→ **Task brief**: Write out the lines below word for word, starting at the line that contains "scientific name: Tillandsia usneoides" and ending with, and including, the line that contains "class: Mammalia".

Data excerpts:
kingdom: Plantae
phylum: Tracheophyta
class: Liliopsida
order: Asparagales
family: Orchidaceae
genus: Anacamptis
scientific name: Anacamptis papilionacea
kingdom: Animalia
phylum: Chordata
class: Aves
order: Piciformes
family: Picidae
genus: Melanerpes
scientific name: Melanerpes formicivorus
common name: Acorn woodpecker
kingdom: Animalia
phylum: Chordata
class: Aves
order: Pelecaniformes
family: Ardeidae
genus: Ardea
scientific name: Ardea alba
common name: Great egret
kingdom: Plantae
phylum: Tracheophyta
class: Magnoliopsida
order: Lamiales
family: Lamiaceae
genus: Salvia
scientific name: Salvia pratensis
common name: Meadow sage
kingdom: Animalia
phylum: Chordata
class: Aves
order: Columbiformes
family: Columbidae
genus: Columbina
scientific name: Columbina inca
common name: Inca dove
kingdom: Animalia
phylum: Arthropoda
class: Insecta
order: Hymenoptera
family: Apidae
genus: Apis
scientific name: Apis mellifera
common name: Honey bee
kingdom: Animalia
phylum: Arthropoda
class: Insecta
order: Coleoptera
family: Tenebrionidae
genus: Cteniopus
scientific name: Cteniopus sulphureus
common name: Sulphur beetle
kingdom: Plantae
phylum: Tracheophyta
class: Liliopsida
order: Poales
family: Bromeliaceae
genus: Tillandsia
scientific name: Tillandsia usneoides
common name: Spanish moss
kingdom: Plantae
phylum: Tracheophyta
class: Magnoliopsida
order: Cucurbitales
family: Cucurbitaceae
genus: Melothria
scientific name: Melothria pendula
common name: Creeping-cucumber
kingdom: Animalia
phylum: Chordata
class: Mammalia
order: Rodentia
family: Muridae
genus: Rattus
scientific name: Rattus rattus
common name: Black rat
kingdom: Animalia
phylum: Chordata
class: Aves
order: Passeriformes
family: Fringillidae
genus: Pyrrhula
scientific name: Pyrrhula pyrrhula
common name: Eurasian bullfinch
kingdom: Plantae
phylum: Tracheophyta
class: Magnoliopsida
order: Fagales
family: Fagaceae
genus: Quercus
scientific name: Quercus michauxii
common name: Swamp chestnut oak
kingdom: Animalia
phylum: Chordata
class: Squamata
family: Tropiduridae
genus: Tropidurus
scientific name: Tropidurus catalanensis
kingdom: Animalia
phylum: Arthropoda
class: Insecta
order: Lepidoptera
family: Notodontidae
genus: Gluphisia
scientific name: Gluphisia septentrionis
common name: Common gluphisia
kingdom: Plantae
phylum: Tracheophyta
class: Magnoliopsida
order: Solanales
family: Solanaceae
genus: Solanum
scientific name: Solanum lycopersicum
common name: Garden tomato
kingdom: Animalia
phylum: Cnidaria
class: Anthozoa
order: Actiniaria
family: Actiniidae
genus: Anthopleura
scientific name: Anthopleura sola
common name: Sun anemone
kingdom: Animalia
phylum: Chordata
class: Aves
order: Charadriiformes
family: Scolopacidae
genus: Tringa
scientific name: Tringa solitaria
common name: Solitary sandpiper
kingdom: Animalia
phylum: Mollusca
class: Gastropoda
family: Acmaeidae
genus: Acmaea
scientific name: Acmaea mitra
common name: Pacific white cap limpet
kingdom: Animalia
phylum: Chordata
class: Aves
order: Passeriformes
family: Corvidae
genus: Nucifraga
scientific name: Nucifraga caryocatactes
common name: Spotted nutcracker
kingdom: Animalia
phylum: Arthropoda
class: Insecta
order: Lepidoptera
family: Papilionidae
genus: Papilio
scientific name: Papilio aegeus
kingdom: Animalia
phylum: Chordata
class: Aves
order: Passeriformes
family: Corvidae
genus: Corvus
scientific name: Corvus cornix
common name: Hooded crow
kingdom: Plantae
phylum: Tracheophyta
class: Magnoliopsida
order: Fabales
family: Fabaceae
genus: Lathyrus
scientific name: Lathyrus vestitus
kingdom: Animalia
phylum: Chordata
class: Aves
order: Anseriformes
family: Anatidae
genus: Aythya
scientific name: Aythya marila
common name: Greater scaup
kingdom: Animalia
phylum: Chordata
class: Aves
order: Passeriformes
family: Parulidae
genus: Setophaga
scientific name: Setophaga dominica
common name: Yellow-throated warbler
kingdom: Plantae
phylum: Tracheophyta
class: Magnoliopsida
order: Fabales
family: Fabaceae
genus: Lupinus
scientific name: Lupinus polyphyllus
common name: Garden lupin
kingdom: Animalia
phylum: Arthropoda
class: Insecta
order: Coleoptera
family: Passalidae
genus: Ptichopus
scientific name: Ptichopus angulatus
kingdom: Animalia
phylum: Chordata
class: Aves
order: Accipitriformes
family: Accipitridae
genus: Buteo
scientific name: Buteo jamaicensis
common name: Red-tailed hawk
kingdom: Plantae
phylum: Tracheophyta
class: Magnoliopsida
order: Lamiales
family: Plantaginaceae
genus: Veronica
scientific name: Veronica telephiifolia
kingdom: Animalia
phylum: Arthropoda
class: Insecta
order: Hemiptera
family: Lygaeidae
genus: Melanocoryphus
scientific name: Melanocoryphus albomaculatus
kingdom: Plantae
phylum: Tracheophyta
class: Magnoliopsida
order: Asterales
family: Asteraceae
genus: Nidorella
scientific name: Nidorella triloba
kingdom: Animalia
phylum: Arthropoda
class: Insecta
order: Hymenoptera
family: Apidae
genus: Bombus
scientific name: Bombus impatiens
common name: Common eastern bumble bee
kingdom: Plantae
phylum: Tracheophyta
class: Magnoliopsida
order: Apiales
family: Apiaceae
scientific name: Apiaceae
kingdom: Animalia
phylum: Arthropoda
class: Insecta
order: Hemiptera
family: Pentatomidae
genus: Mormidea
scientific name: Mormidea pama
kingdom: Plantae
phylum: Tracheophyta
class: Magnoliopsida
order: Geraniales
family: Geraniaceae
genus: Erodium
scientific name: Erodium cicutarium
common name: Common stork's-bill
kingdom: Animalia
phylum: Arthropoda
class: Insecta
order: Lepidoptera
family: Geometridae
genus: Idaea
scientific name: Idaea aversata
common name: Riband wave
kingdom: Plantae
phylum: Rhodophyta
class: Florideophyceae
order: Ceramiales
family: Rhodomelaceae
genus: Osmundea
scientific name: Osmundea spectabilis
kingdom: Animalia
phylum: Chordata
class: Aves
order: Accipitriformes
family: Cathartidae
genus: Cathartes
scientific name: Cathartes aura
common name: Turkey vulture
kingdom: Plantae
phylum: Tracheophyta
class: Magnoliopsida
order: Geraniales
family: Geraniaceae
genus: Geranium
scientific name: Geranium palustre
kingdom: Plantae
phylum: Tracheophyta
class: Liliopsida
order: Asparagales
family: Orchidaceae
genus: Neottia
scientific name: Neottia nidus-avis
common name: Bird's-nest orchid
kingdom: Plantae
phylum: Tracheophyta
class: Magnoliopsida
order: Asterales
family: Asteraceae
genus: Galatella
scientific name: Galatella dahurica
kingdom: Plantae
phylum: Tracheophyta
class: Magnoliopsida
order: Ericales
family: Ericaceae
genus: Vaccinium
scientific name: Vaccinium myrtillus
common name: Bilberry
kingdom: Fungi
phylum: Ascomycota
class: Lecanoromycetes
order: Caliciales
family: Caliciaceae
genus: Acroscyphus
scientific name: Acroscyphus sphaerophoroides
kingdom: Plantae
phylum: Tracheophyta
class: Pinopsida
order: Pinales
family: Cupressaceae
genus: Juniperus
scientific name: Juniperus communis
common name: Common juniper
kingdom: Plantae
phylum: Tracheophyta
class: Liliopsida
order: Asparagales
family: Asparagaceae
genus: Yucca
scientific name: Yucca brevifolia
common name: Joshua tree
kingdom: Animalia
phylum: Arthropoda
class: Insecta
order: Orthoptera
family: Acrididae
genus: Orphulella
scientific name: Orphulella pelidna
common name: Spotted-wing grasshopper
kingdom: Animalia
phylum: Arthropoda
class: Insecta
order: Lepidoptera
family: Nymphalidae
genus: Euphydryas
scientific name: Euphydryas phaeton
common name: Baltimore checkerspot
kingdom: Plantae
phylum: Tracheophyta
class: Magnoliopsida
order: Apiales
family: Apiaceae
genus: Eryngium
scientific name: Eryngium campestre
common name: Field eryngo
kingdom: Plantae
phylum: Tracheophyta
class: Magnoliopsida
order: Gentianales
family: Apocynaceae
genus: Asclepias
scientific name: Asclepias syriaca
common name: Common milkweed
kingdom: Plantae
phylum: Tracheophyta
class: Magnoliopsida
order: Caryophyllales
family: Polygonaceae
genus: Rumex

→ **Task answer**:
scientific name: Tillandsia usneoides
common name: Spanish moss
kingdom: Plantae
phylum: Tracheophyta
class: Magnoliopsida
order: Cucurbitales
family: Cucurbitaceae
genus: Melothria
scientific name: Melothria pendula
common name: Creeping-cucumber
kingdom: Animalia
phylum: Chordata
class: Mammalia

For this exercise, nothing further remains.